Pemerintah telah menetapkan 31 indikator untuk menjadi Kota Layak Anak. Apresiasi Kota Layak Anak terbagi menjadi lima tingkatan dari terendah hingga tertinggi, yakni Pratama, Madya, Nindya, Utama, dan Kota Layak Anak Penuh. Peringkat Nindya merupakan peringkat tertinggi yang baru dapat dicapai kabupaten/kota, sejak program ini diinisiasi pada 2006. Tiga kabupaten/kota yang meraih predikat Kota Layak Anak peringkat Nindya yakni Denpasar, Surakarta, dan Surabaya.

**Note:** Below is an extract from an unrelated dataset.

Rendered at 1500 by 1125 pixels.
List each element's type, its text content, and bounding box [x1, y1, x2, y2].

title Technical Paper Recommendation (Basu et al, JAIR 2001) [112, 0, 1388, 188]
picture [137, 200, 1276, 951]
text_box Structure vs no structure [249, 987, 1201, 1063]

Pemerintah menetapkan target Indonesia Layak Anak dapat dicapai pada 2030. Target ini dicapai dalam beberapa tahap. Lenny menjelaskan hingga saat ini sebanyak 302 kabupaten/kota berproses menuju kota layak anak melalui serangkaian program dan fasilitasnya. Dia menargetkan ada penambahan 60 kabupaten/kota yang siap menjadi Kota Layak Anak tiap tahunnya. Dengan perhitungan tersebut, maka semua kabupaten/kota telah siap menuju Kota Layak Anak.
Dari 302 kabupaten/kota menuju Kota Layak Anak, peringkat Pratama dicapai oleh 50 kabupaten/kota, peringkat Madya dicapai 24 kabupaten/kota, dan peringkat Nindya dicapai tiga kabupaten/kota. Pada akhirnya, menjadi Kota Layak Anak adalah persoalan membangun sistem, tak sekadar membangun taman maupun fasilitas lainnya, sehingga terpenuhi kebutuhan dan hak-hak dasar anak.